A shoe repairman from Wilton in his seventies. “I got robbed a while back and felt so helpless. Never again. I will keep a gun in my shop from now on. I don’t want to be a victim.”
A New Canaan housewife (accompanied by her seventy-year-old plus father) who looked equal parts nervous and determined. “Guns have always frightened me but I figure it’s because I’ve never known anything about them. This way I can learn and hopefully get comfortable enough to have my own gun for self defense.”
A tradesman from Norwalk. “I had my permit for years but I let it lapse. A long time ago my wife bought me a pistol. It just sat in my closet with a trigger lock and I never shot it. Then I lost the key and just gave it away to a friend. I want to get my license in case I decide to start shooting again. [He lived close to the shooting range where the course was taught.] I don’t think I’ll buy another pistol unless I start coming here a lot. I mean, I’ve got a hunting license and a fishing license. I may as well have this too.”
A middle management type from Fairfield who said, “I never had any interest in guns. But when the government goes after shutting something down, I figure I should act.”
There was also an illegal gun-owner, formerly from New York city who having moved to the suburbs wanted to legitimize having a gun in the house. “When my wife first saw my holster on my bed’s headboard, she said ‘Get that thing off our bed.’ But now she has changed her mind and she was happy when I got a shotgun to add to the pistol we have. She says she feels more secure having something now that we live in the suburbs.”
Finally there were two young hipster friends in their early twenties. “Shooting is fun. I really like it. I might be getting a gun soon but I’m not sure what kind I’ll get.” And the more thoughtful one, “We have done some shooting and have had fun. I want to be sure that I don’t get prevented from getting a gun once I decide on what I can afford.”

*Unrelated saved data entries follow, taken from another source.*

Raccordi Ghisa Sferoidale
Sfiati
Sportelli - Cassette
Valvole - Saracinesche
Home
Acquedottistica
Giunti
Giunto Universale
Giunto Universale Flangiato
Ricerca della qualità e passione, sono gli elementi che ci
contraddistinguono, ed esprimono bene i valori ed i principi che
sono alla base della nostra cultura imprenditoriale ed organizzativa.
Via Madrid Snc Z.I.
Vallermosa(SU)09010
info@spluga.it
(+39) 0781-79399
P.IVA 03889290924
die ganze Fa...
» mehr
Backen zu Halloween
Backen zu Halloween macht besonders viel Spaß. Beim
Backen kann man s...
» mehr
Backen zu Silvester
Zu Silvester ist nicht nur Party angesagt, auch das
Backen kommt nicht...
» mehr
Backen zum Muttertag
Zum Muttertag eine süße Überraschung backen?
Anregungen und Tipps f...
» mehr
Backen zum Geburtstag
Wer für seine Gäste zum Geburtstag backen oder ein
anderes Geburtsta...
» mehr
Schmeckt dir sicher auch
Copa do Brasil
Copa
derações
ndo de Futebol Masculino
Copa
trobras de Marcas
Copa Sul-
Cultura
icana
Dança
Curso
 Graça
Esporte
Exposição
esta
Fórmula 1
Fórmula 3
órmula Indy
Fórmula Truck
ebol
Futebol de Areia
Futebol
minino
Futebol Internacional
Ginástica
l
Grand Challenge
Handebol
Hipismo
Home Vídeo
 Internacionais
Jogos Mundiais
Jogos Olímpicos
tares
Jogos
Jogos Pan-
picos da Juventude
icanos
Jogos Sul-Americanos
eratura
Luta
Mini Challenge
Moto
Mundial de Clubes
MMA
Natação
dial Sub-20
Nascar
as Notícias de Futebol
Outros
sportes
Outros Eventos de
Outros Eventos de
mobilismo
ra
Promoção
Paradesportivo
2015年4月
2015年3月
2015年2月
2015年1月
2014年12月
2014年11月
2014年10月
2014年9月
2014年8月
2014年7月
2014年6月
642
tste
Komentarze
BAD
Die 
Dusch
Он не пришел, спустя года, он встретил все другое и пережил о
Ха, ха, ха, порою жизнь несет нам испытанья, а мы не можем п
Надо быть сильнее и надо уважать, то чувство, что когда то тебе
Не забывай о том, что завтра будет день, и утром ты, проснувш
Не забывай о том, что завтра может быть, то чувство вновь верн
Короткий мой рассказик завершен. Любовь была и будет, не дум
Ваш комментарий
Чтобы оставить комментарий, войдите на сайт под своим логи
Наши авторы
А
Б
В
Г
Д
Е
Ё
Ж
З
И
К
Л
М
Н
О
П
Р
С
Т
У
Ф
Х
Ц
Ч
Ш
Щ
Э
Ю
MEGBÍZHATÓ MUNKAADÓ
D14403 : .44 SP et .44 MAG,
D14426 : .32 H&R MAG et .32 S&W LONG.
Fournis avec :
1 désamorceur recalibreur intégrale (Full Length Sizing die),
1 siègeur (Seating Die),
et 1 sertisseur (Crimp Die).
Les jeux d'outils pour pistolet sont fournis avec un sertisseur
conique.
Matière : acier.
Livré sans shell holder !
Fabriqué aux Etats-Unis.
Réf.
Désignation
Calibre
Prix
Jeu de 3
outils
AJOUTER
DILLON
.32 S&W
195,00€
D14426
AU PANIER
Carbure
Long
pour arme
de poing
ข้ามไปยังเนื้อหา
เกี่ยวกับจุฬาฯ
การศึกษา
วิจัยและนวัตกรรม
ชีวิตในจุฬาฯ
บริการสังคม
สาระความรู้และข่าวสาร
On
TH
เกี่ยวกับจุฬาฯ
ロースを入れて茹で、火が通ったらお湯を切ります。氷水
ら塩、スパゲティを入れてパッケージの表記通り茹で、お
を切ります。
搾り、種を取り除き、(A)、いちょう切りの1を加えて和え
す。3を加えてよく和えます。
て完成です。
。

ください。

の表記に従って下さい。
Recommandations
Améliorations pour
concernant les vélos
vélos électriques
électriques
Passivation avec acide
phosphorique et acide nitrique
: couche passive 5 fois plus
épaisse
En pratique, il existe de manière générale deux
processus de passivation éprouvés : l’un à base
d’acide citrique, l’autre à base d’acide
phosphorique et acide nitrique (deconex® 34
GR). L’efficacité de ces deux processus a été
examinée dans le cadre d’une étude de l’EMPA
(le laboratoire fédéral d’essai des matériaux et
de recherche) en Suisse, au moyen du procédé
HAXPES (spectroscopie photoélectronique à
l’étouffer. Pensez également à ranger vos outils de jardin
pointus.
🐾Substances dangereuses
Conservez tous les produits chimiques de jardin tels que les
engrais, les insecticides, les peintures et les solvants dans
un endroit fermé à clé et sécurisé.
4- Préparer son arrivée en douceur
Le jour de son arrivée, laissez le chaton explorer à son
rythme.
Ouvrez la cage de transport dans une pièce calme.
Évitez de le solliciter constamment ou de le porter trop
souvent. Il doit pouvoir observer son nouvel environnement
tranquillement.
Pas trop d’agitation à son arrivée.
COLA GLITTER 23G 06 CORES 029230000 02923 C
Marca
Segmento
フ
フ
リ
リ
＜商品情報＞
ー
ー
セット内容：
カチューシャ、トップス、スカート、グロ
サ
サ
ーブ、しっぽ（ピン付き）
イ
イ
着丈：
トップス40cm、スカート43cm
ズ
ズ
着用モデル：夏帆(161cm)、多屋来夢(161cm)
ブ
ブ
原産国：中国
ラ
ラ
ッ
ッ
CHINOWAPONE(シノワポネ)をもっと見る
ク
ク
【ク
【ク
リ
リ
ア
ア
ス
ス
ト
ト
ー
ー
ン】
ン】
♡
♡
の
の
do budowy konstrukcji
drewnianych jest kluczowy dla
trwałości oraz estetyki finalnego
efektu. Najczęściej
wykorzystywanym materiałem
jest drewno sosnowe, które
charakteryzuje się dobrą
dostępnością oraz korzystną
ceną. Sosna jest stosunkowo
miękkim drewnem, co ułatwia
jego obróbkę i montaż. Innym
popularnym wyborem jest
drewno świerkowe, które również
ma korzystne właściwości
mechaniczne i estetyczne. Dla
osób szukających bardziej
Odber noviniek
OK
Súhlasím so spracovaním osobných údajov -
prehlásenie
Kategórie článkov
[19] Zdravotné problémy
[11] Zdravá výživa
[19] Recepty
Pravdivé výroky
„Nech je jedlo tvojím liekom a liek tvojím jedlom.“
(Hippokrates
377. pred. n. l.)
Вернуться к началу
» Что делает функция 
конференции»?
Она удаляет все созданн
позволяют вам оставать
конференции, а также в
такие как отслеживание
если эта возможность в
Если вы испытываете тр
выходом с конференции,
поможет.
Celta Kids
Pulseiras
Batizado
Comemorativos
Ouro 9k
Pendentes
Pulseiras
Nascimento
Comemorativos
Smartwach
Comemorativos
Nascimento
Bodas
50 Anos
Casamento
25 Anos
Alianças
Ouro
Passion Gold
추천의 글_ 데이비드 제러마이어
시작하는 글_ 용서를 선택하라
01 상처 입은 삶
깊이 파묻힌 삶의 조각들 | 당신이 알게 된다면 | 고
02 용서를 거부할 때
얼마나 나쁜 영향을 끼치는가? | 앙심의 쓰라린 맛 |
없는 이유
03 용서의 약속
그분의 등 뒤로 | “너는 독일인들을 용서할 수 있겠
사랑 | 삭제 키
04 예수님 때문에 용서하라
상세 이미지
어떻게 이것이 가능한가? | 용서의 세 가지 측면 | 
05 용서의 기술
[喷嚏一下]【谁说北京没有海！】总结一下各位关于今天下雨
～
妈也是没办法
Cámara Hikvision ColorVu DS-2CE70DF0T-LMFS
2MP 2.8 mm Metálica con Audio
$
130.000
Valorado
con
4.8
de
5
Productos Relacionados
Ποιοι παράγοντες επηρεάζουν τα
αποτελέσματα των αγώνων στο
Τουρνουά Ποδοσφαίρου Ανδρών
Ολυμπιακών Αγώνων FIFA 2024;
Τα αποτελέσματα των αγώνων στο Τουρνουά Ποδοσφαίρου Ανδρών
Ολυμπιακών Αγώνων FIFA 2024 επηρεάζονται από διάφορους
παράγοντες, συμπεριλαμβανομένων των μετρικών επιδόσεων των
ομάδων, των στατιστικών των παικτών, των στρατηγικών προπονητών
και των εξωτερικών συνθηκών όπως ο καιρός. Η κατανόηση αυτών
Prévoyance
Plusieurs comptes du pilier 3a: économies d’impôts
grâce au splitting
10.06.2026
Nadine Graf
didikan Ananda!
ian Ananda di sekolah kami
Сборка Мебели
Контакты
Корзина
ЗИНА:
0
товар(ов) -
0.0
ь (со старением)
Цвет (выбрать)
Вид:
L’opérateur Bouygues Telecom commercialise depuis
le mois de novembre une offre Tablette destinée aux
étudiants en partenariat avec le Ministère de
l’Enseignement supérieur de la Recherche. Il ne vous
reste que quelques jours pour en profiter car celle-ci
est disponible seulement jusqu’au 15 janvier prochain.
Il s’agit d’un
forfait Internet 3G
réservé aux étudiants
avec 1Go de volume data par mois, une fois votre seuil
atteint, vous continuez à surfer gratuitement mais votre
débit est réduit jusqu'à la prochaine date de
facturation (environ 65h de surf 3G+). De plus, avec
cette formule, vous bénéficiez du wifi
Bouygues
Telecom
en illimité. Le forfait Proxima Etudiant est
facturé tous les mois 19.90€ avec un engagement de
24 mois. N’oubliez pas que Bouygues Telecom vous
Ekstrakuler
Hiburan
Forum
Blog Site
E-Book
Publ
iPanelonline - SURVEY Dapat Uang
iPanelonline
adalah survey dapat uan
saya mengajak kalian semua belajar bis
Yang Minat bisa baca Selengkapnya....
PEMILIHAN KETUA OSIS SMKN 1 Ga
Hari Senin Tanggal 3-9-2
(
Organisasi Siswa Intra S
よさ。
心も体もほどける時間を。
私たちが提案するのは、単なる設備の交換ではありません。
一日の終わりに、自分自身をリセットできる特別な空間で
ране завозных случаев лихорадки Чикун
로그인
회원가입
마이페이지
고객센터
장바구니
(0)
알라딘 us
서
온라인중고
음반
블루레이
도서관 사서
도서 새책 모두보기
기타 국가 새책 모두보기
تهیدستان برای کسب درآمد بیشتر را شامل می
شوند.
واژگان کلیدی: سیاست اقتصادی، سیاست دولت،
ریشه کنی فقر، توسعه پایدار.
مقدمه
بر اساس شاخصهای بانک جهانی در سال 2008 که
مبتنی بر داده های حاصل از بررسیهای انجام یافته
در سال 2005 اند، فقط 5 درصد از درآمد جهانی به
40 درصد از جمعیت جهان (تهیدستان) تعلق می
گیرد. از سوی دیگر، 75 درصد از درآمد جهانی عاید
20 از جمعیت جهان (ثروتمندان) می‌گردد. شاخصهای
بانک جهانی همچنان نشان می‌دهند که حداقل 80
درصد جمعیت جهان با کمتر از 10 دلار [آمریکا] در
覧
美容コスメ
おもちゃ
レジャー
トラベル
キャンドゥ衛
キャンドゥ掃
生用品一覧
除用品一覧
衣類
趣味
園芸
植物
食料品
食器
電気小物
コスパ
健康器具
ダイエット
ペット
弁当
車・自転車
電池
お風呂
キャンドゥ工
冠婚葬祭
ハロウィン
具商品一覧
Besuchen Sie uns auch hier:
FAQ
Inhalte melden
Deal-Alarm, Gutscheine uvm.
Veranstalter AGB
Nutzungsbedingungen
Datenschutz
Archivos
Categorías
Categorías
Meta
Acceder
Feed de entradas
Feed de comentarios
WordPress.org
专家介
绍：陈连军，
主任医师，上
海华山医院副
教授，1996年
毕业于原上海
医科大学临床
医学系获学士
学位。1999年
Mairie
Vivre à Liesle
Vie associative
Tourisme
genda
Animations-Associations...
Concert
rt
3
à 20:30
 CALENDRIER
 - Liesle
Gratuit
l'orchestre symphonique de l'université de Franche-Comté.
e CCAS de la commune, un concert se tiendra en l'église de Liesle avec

So every possible type of person came to my completely unscientific sampling of prospective American gun-owners, in ultra-liberal, Fairfield county Connecticut. The only common denominators were diverse interests in pistols and a distrust of the government and its motives. Its not surprising when you observe politicians’ blatant disregard for the solid pro-gun orientation of the U.S. population. The final commonality was a responsible instinct to comply with the law and take prudent instruction in how to handle something that can be dangerous.
The urge to own a firearm is fundamental for many diverse Americans. The right to do so is enshrined in our constitution. From this experience, I’d say that America’s ‘gun culture’ is something to be admired not vilified. So what are the underlying motives of the politicians that do vilify it?